Embora o governo acredite em vitória na definição do novo salário mínimo e na manutenção da atual fórmula para o reajuste, senadores e deputados já preparam armadilhas para arrastar a discussão no Congresso ou mexer nos planos do Planalto para o tema.
Em contrapartida, governistas também trabalham em formas alternativas de acelerar a votação, para conter, o quanto antes, eventuais dissidências ou alterações da proposta original.
Nesta terça-feira (8), o governo articulou reuniões entre líderes e representantes do Planalto para tentar garantir apoio para aprovar o mínimo em R$ 545 e consolidar em lei a regra de reajuste (inflação do ano anterior somada ao crescimento do PIB de dois anos antes).
Mas, em vez de fechar questão, acabou obtendo surpresas. No Senado, o PMDB, principal aliado, saiu de uma reunião da base propondo ?formas de compensação? para anos como 2011, em que, segundo a regra, não haveria ganho real no valor, mas somente reposição da inflação.
Entre as ?salvaguardas?, o líder do partido na Casa, Renan Calheiros (AL), propôs que os Estados diminuam impostos sobre alimentos da cesta básica.
- O governo [federal] desonerou os produtos da cesta básica dos impostos federais.

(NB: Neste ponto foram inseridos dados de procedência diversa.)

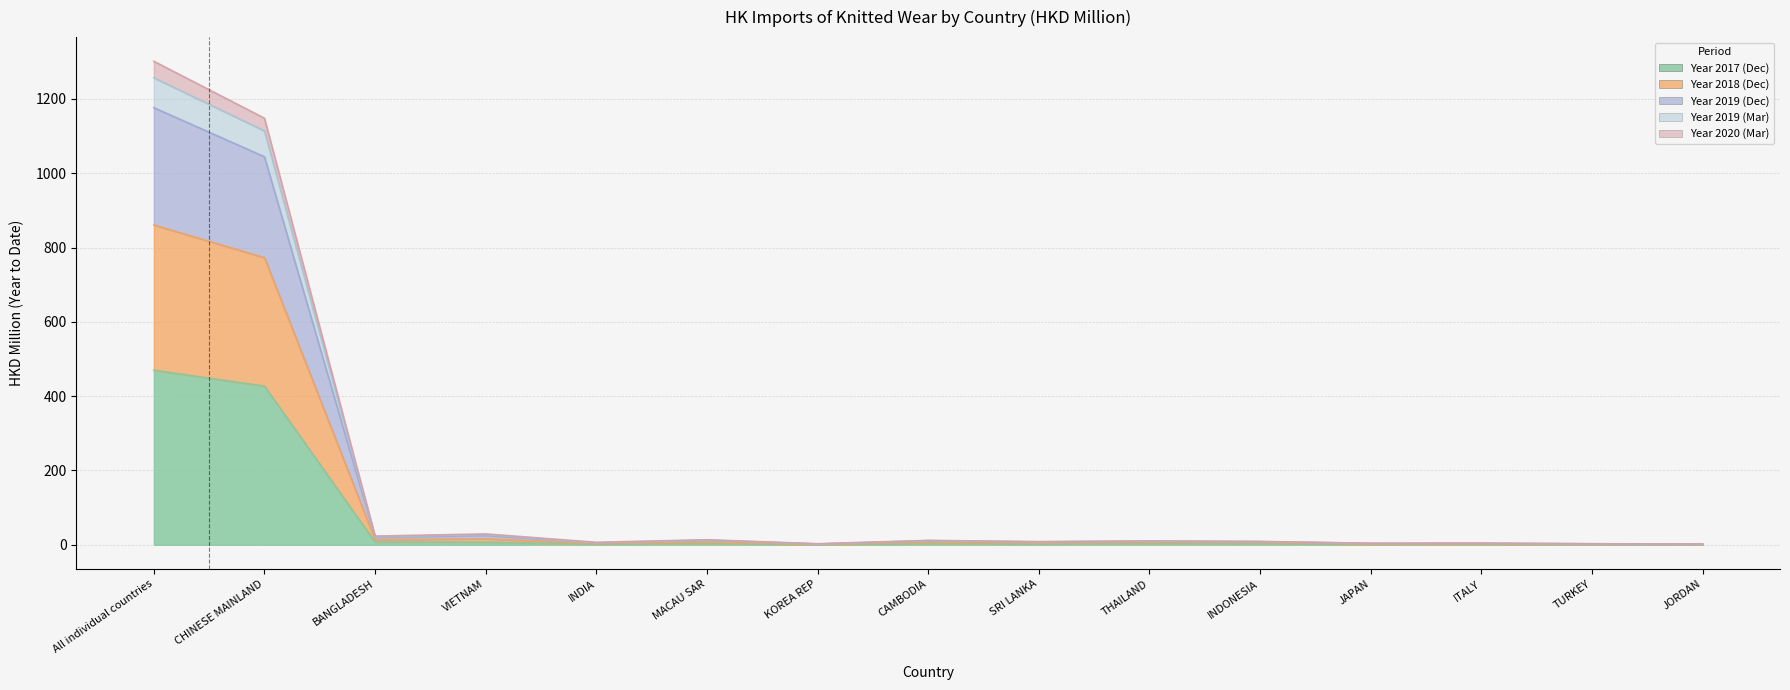

In 201903, how many points are higher than both neighbors (excluding endpoints)?

5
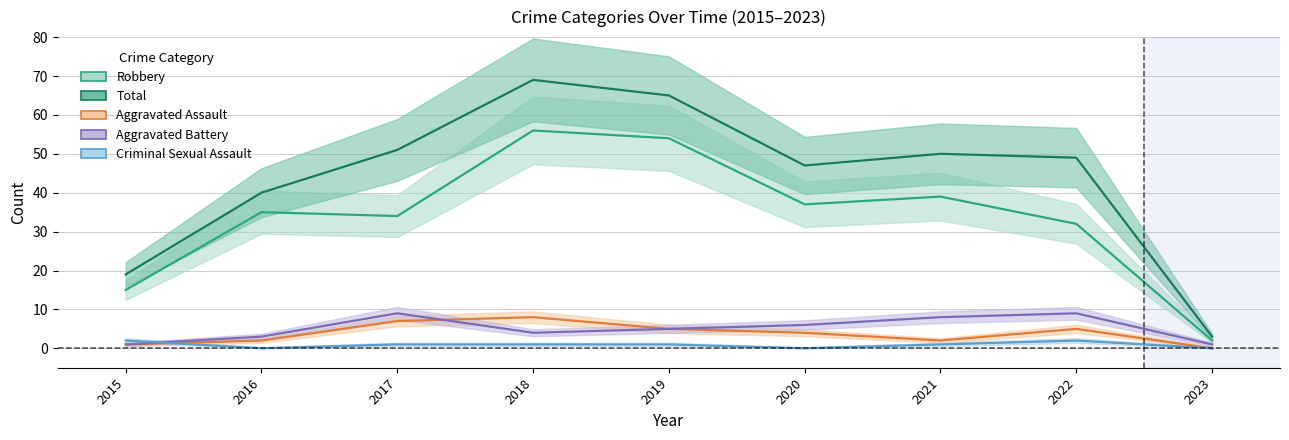

What are all the series names shown in the legend?

Robbery, Total, Aggravated Assault, Aggravated Battery, Criminal Sexual Assault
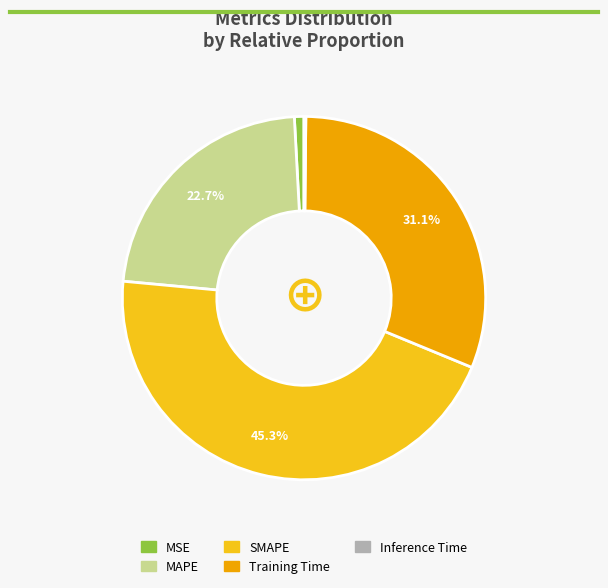

Which category has the biggest portion of the pie?

SMAPE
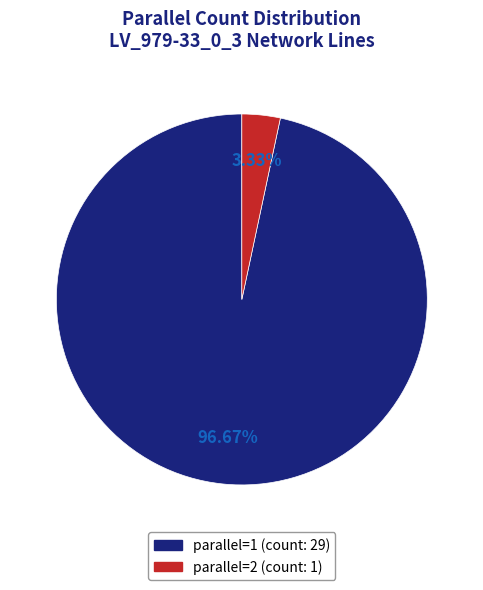

Is it true that parallel=2 is 3% of the pie?

True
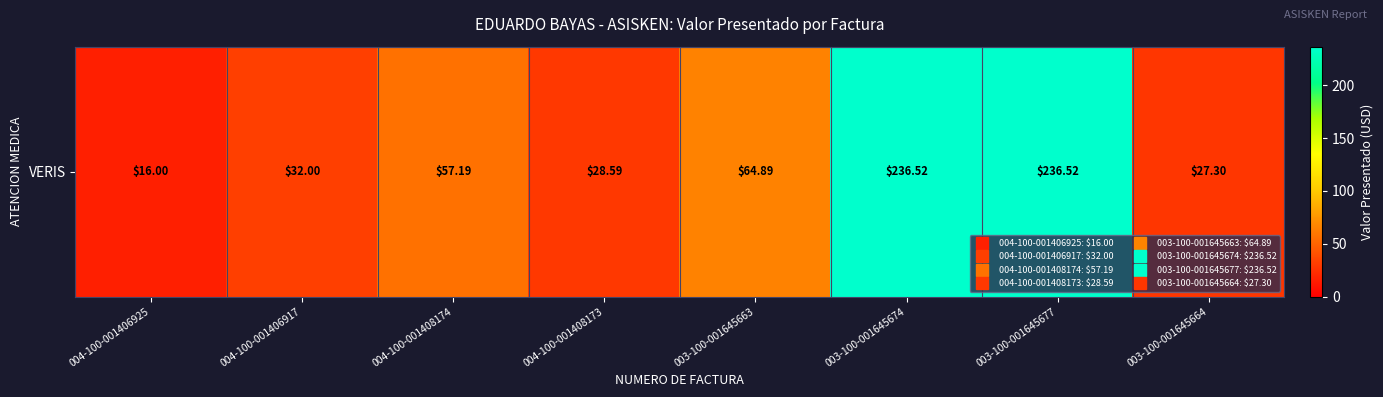

What is the greatest value displayed?

236.5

Nós pretendemos fazer o mesmo com o ICMS [Imposto sobre a Circulação de Mercadorias e Serviços] aos impostos estaduais. Isso daria uma elevação do poder de compra do salário mínimo de 20%.
O governo considera a medida complicada: o imposto é a principal fonte de receita dos Estados e há briga entre aqueles produtores e consumidores por sua arrecadação. A ?solução? seria a União tirar do próprio bolso para compensar aqueles que perdem mais.
O PMDB também estuda incluir na regra outras maneiras de dar ganho real ao salário, mesmo quando a economia não crescer no ano retrasado (como ocorreu em 2009). Contrário à ideia, o ministro das Relações Institucionais, Luiz Sérgio, argumentou que isso poderia abrir um precedente perigoso para os trabalhadores.
- Quando você tiver um crescimento muito alto, você vai estar dando o argumento para aqueles que são contrários a essa política de dizer que o Orçamento não aguenta, que os municípios podem quebrar. O ideal é não abrir janela para exceções.
Calheiros ainda disse que precisa ser ?discutida? a decisão do governo em fixar a regra de reajuste só até 2014. Até a semana passada, o plano era que a política valesse até 2023. Sobre esse novo imbróglio, o governo argumenta que não pode comprometer a próxima gestão.
Câmara
Para acalmar os ânimos, o líder do governo na Câmara, deputado Cândido Vaccarezza (PT-SP), disse que o objetivo continua sendo manter a política de valorização do mínimo para além de 2014.
- Digamos que o mundo entre numa crise e a gente passe cinco anos sem crescimento positivo. Então você não vai dar ganho? Cairia por terra a recuperação do salário mínimo até 2023.
Na Câmara, onde o maior número de parlamentares aumenta o risco de traições dentro da base governista, Vaccarezza já diz ter conseguido o apoio formal de dez partidos aliados. Falta convencer o PDT, historicamente ligado às centrais sindicais, que pressionam por R$ 580.
Para tentar ganhar o aliado rebelde, Vaccarezza garantiu que, em troca da aprovação do mínimo em R$ 545, o governo irá corrigir a tabela do imposto de renda, outra reivindicação que os sindicalistas não abrem mão.
A tendência é que as alíquotas sejam corrigidas em 4,5%, centro da meta de inflação do ano passado. Outra peça de barganha é a retroatividade: os salários seriam pagos desde janeiro, independentemente da data da aprovação final.
O último desafio é driblar a oposição. Mesmo em número bem menor na Câmara, PSDB, DEM e PPS, principalmente, tentarão arrastar o processo de votação. A ideia é ganhar tempo para conquistar dissidentes da base aliada.
O líder do DEM, ACM Neto (BA), já adiantou que vai convidar especialistas, autoridades, sindicatos e empresários para discutir um valor maior.
- Essa pressa não é boa. Se o próprio governo quer tratar de uma regra que valha para quatro anos, não pode querer aprovar isso em quatro dias.
Para apressar a votação e conter resistências, os governistas agora preparam um "jeitinho": juntar numa só proposta a definição do valor e as regras para o reajuste. Até então, o plano era que as duas mudanças tramitassem separadamente: a primeira via medida provisória e a segunda por projeto de lei.
O objetivo do governo é votar todo o pacote até o final de fevereiro. A ideia é aprovar um requerimento de urgência para o projeto de lei com as duas mudanças (valor e regra) para ser votado em sessões extraordinárias. Nas sessões normais, a pauta já está trancada por dez medidas provisórias. A do mínimo poderia ser finalmente aprovada só em julho.